[GIVEN TASK A]
Repeat the rows about shifting shapes below word for word, starting at the line that contains "pink line: moved 2 px left, 2 px down" and ending at the last row, with both ends included. Leave the picture lines out of your answer.

[SOURCE PASSAGE]

_ _ _ _ _ _ _

Schoenberg - Pierrot Lunaire. And I like it because the instrumental ensemble is colorful and the work is wild, energetic, all over the place.


----------



## Cosmos (Jun 28, 2013)

More "contemporary" [as in, within the past 50 years], Xenakis' piano music; Herma, Evryali, and Mists. Because I love the percussive sound of the piano.


----------



## Guest (Mar 29, 2016)

schigolch said:


> [...] _Cassandra's Dream Song_ is a fascinating piece of music, written some forty years ago by Brian Ferneyhough, for solo flute. It's devilish "difficult" to play. I have been playing a flute since I was a child, and I confess I will never be remotely able to play this.
> 
> But listening to it, sometimes I feel like it's myself playing by some magical trick, nonetheless; sometimes I'm just in the center of a magical universe. made of these gorgeous sounds, that are rather 'geometrical' to my mind, but also, in the end, with some surprisingly Romantic overtones, too. [...]


Thanks for posting that, Schigolch, I thoroughly enjoyed it.


----------



## Heliogabo (Dec 29, 2014)

As since my youth I´ve been a free jazz lover (ok, one has to be in the right mood), I don' t get that much labels as "difficult music". It is difficult to listen to only if you don' t like the music.

_ _ _ _ _ _ _

[GIVEN TASK B]
Reproduce the forum thread on difficult music above word for word, starting at "Schoenberg - Pierrot" and ending at "(Jun 28, 2013)".

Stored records
_ _ _ _ _ _ _

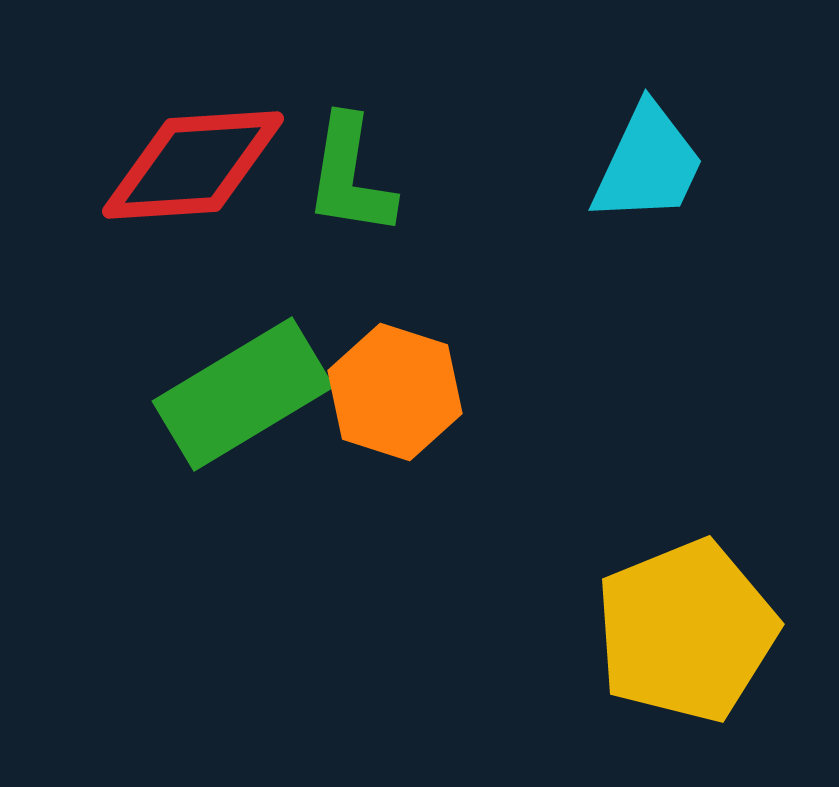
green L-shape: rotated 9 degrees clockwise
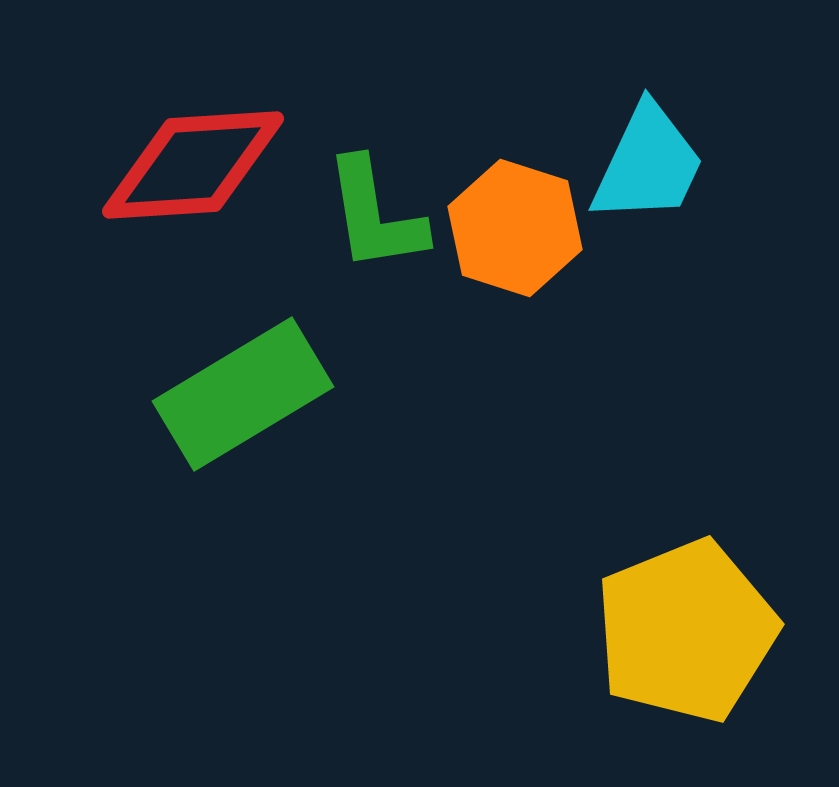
green L-shape: moved 25 px right, 39 px down; rotated 18 degrees counterclockwise
orange hexagon: moved 120 px right, 164 px up
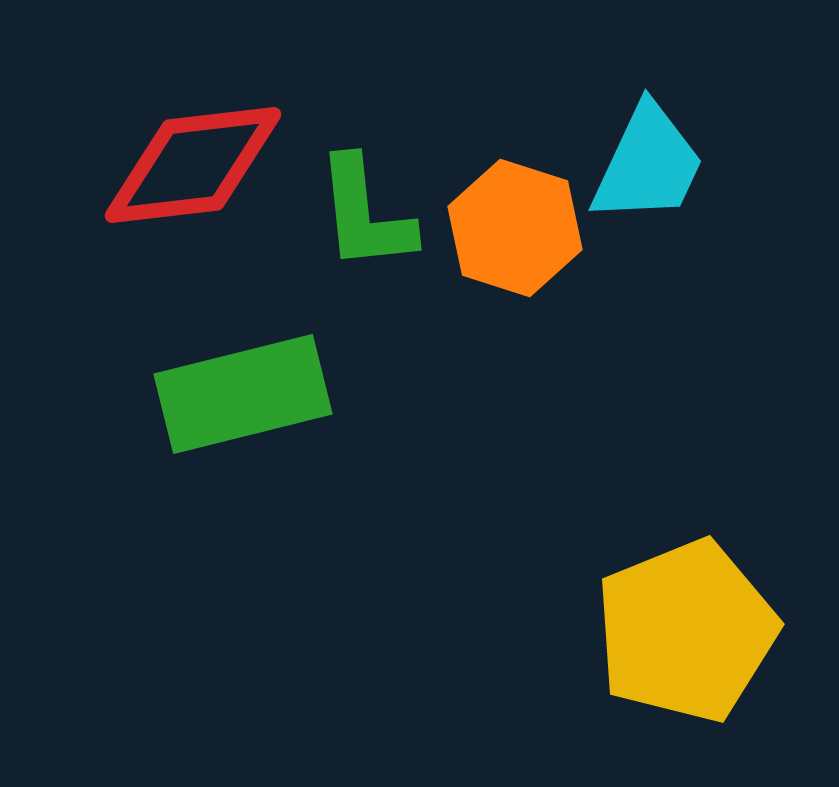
red diamond: rotated 3 degrees counterclockwise
green L-shape: moved 10 px left, 1 px up; rotated 3 degrees clockwise
green rectangle: rotated 17 degrees clockwise
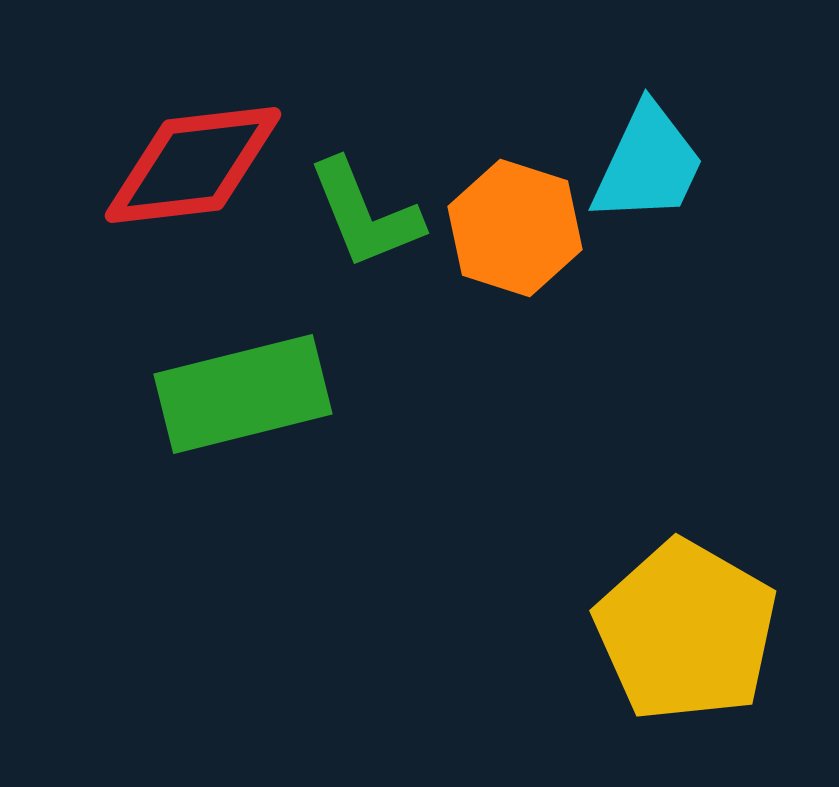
green L-shape: rotated 16 degrees counterclockwise
yellow pentagon: rotated 20 degrees counterclockwise
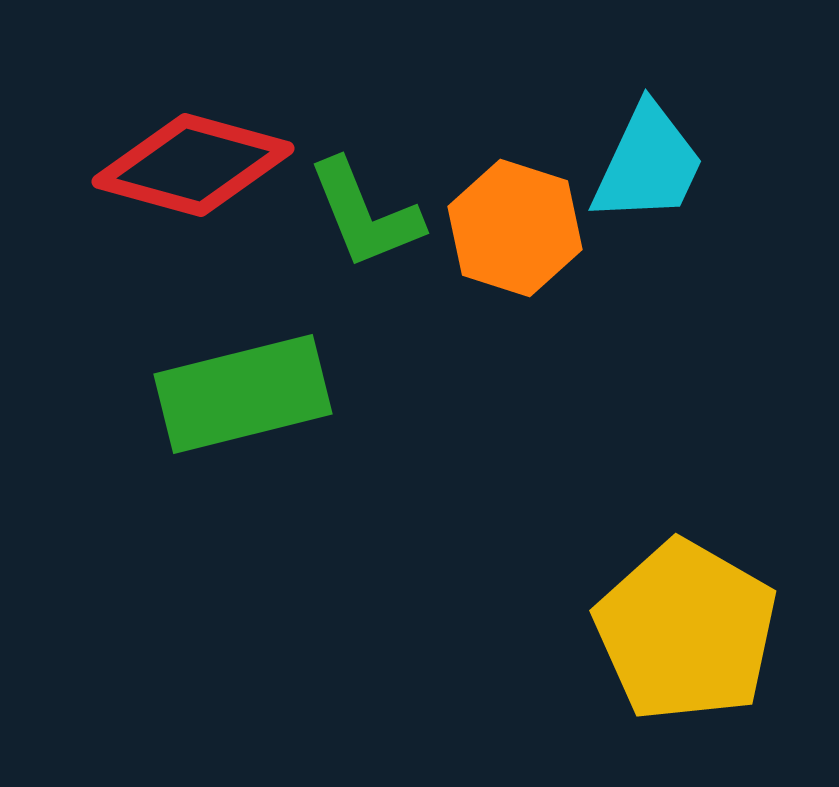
red diamond: rotated 22 degrees clockwise
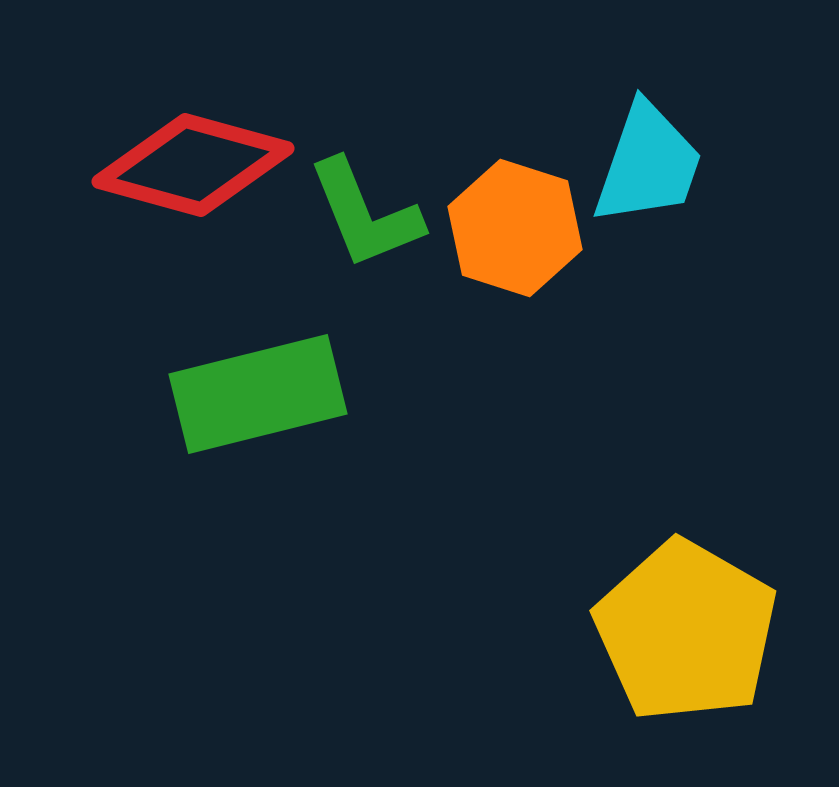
cyan trapezoid: rotated 6 degrees counterclockwise
green rectangle: moved 15 px right
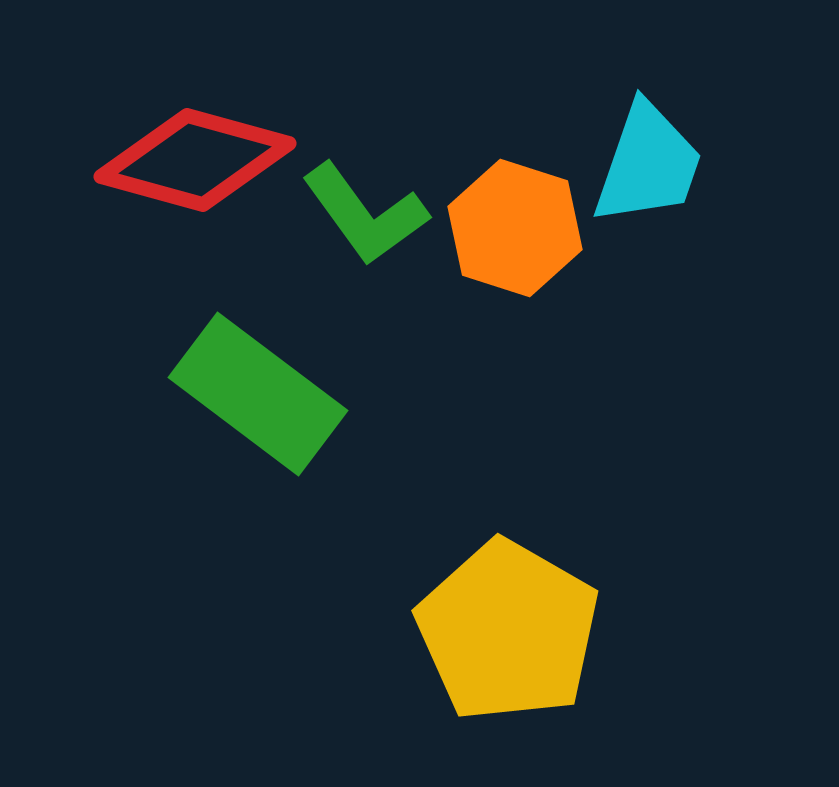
red diamond: moved 2 px right, 5 px up
green L-shape: rotated 14 degrees counterclockwise
green rectangle: rotated 51 degrees clockwise
yellow pentagon: moved 178 px left
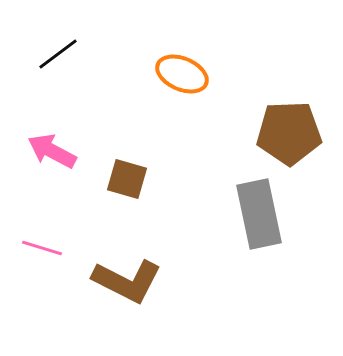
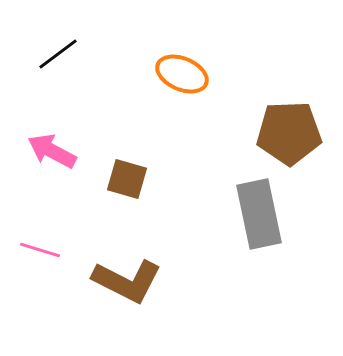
pink line: moved 2 px left, 2 px down
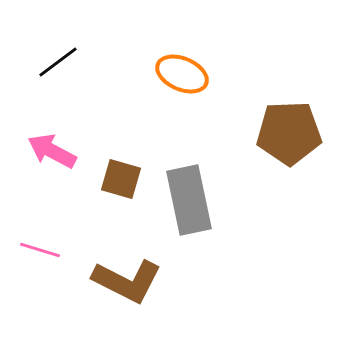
black line: moved 8 px down
brown square: moved 6 px left
gray rectangle: moved 70 px left, 14 px up
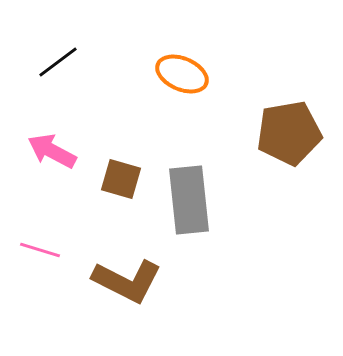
brown pentagon: rotated 8 degrees counterclockwise
gray rectangle: rotated 6 degrees clockwise
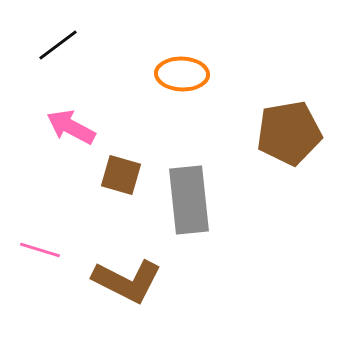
black line: moved 17 px up
orange ellipse: rotated 21 degrees counterclockwise
pink arrow: moved 19 px right, 24 px up
brown square: moved 4 px up
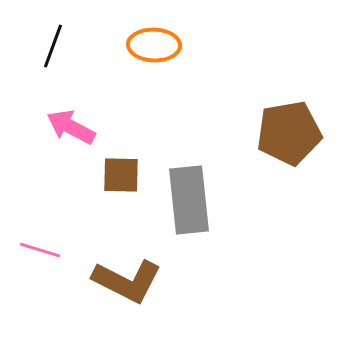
black line: moved 5 px left, 1 px down; rotated 33 degrees counterclockwise
orange ellipse: moved 28 px left, 29 px up
brown square: rotated 15 degrees counterclockwise
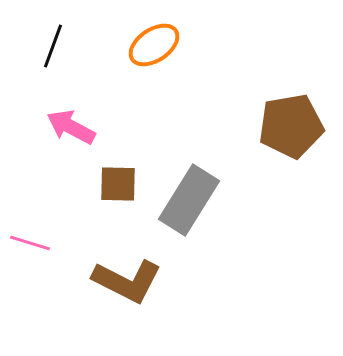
orange ellipse: rotated 36 degrees counterclockwise
brown pentagon: moved 2 px right, 7 px up
brown square: moved 3 px left, 9 px down
gray rectangle: rotated 38 degrees clockwise
pink line: moved 10 px left, 7 px up
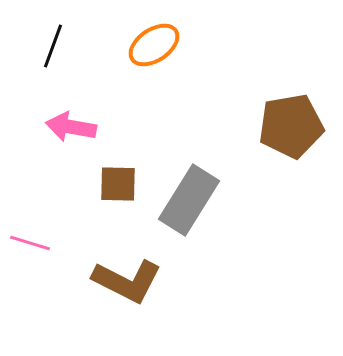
pink arrow: rotated 18 degrees counterclockwise
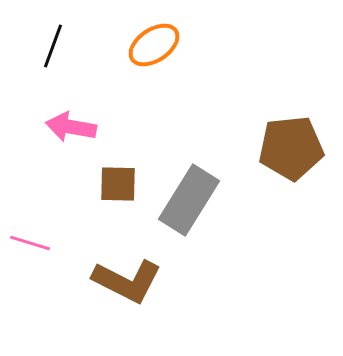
brown pentagon: moved 22 px down; rotated 4 degrees clockwise
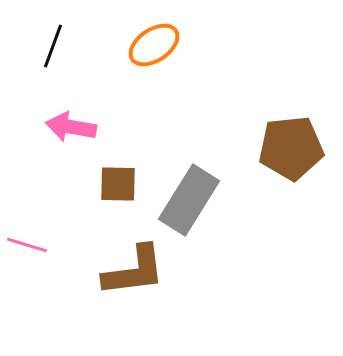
pink line: moved 3 px left, 2 px down
brown L-shape: moved 7 px right, 10 px up; rotated 34 degrees counterclockwise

_ _ _ _ _ _ _

[FULL OUTPUT A]
pink line: moved 2 px left, 2 px down
black line: moved 8 px down
brown square: moved 6 px left
gray rectangle: moved 70 px left, 14 px up
brown pentagon: rotated 8 degrees counterclockwise
gray rectangle: rotated 6 degrees clockwise
black line: moved 17 px up
orange ellipse: rotated 21 degrees counterclockwise
pink arrow: moved 19 px right, 24 px up
brown square: moved 4 px up
black line: moved 5 px left, 1 px down; rotated 33 degrees counterclockwise
orange ellipse: moved 28 px left, 29 px up
brown square: rotated 15 degrees counterclockwise
orange ellipse: rotated 36 degrees counterclockwise
brown pentagon: moved 2 px right, 7 px up
brown square: moved 3 px left, 9 px down
gray rectangle: rotated 38 degrees clockwise
pink line: moved 10 px left, 7 px up
pink arrow: rotated 18 degrees counterclockwise
brown pentagon: moved 22 px down; rotated 4 degrees clockwise
pink line: moved 3 px left, 2 px down
brown L-shape: moved 7 px right, 10 px up; rotated 34 degrees counterclockwise

[FULL OUTPUT B]
Schoenberg - Pierrot Lunaire. And I like it because the instrumental ensemble is colorful and the work is wild, energetic, all over the place.


----------



## Cosmos (Jun 28, 2013)